U.S. coins suffer broken links in chain
As with many coins over the millennia, the examples cited in this article can be viewed as a form of propaganda, reinforcing the notion of unity and togetherness among the people
One of the earliest designs of a cent for the fledgling United States was the Chain cent of 1793, which featured a stylized Liberty head with flowing hair on the obverse, with LIBERTY above the portrait and the date below. On the reverse was a central design of a chain with 15 links, one for each of the states then in the Union. The value was contained within the chain, and the national identity around it. As many people thought this chain design could be interpreted as representative of slavery, in the short run it turned out to be unacceptable. This coin is a one-year type.
But the chain motif was not new for Colonial coinage, or at least for those whose charge it was to think about it. Consider the Continental currency dollar of 1776. The obverse was two lines of text around a sundial, but the reverse was “American Congress” in a ring, and “WE/ARE/ONE” in the center, around which were interlocking rings bearing the names of the colonies of New Hampshire, Massachusetts, Connecticut, Rhode Island, New York, New Jersey, Pennsylvania, Delaware, Maryland, Virginia, North Carolina, South Carolina and Georgia.
This design clearly led to the Fugio cent of 1787 from James Jarvis’s mint in New Haven. Though, if you can believe it, the Fugio cent packs in more in imagistic material, replete with linked chains and smiling suns, than does the Continental dollar, yet we can see a clear influence in design from the dollar to the Continental cent to the Federal Chain Cent.
As with many coins over the millennia, the examples cited above can be viewed as a form of propaganda, reinforcing the notion of unity and togetherness among the people. Just as a historical sidelight, in Colonial days people were far from being united. It is probably more accurate to view the colonies as regions – New England, New York/New Jersey, Pennsylvania, Virginia, and the rest of the south. All areas were quite different in terms of population, philosophy and industry. The northern states were mechanized while the south relied on slave labor, which was one of the causes of the Civil War.
Coin collecting involves a kind of a chain. The collector, banks, retail establishments, the Federal Reserve System, the United States Mint and Congress are all links in that chain. What is to the point here is that the chain is broken. For instance, consider your local coin supply. Banks have to order coins from the Federal Reserve Bank and pay a fee for their delivery (remember that the next time you bring in rolls of coins to exchange for currency – you are actually doing the bank a favor). If a bank does not order the special quarters or the Presidential dollars then they won’t have any – new coins are not sent automatically as a matter of course.
As a case in point, there are about a half dozen banks in our local downtown. Only one of them ever has any supply, and a small one at that, of the new quarters and dollars and they haven’t seen any of the new cents at all. I was told at a couple of the other banks that they don’t participate in the quarter or dollar programs. This is one broken link. We should be able to get new coins at any of our local banks.
If none of the new coins make it into circulation, then it will be impossible to come to any conclusion about their utility and popularity. I am thinking mainly about the dollar coins. You rarely, if ever, see them in the change (and, as an aside, on some of the new Presidential series you might encounter there is already the appearance of some sort of disfiguring verdigris). An unattractive coin is another broken link in the chain.
And I don’t think that Congress should be left off the hook. It seems that they are busily and happily at work legislating approval for coins that no one really wants, needs or ever sees. The numismatic press has been replete with tales of the Mint’s foibles in production and sale of coins so that is not a topic here, other than to note it as a weak if not broken link.
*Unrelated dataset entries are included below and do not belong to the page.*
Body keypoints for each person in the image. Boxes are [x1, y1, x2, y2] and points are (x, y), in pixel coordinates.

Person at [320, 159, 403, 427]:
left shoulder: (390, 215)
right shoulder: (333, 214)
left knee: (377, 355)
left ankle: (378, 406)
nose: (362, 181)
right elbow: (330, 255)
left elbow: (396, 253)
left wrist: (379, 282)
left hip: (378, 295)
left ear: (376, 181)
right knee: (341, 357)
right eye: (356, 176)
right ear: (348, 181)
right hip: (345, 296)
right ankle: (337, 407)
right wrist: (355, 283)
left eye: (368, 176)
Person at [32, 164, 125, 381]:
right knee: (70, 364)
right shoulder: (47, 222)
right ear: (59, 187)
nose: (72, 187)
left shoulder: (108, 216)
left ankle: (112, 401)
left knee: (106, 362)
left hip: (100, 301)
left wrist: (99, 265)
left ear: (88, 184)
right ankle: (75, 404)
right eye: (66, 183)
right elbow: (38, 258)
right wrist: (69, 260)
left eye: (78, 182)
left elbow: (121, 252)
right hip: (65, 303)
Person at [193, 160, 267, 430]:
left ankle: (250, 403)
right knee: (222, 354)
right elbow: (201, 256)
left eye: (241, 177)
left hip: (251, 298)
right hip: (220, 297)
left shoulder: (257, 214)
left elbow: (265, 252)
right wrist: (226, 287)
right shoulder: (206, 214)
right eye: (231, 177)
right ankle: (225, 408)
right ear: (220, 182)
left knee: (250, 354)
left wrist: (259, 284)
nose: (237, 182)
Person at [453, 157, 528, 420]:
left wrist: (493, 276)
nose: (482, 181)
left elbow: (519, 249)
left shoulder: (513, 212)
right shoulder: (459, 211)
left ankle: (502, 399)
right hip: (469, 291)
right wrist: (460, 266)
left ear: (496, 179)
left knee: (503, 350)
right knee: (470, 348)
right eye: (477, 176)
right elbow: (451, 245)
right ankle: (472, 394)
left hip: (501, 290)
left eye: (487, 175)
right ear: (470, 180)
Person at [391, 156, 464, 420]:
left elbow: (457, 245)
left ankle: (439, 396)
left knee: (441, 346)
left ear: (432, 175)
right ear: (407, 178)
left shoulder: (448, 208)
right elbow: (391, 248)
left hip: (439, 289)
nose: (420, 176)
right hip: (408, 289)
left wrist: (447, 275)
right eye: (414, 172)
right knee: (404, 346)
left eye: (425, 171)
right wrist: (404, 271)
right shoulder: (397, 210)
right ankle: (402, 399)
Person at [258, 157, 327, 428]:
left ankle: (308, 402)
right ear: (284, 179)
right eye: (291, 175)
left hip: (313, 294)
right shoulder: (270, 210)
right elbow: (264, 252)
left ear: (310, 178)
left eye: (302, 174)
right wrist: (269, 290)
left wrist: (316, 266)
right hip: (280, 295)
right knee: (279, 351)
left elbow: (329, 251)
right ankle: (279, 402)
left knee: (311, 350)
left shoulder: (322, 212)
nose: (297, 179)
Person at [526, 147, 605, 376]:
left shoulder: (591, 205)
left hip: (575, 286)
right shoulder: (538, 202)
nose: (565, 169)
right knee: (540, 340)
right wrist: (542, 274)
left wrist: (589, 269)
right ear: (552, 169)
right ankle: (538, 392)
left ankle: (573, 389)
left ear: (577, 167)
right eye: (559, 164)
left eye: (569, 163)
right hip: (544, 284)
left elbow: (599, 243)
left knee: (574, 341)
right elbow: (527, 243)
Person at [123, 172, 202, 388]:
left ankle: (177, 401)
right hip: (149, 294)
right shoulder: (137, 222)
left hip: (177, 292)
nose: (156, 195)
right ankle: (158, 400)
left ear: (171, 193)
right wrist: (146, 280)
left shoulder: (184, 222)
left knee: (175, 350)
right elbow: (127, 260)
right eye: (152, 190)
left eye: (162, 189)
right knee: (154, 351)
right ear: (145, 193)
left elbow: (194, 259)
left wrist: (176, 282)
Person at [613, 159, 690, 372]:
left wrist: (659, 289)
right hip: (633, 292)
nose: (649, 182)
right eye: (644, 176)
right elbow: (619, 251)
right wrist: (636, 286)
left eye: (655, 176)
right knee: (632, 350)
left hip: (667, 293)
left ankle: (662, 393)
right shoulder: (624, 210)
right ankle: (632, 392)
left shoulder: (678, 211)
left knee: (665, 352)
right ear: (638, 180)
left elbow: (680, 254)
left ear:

It is easier to say what is not happening than what is. The “golden dollar” program has never really gotten off the ground, and it seems that neither the banks nor the Federal government are giving it much support. The territorial quarters are generally unavailable, and as far as I can tell there are no convenient and practically priced albums for them. I shudder to think what will happen with the “States Points of Beauty” quarter program.
To return to my links in the chain image, it would appear that the collector is the strongest link. He or she will do the scut work of acquiring the new coins (but not, it is hoped, at the prices charged by some on-line sellers), of searching out errors and of spreading the word about the changes in our money.
It seems that the coin collecting community shares a sense of unity and dedication, one which ought to give us pride.
Jan M. Dyroff is a hobbyist from West Roxburg, Mass.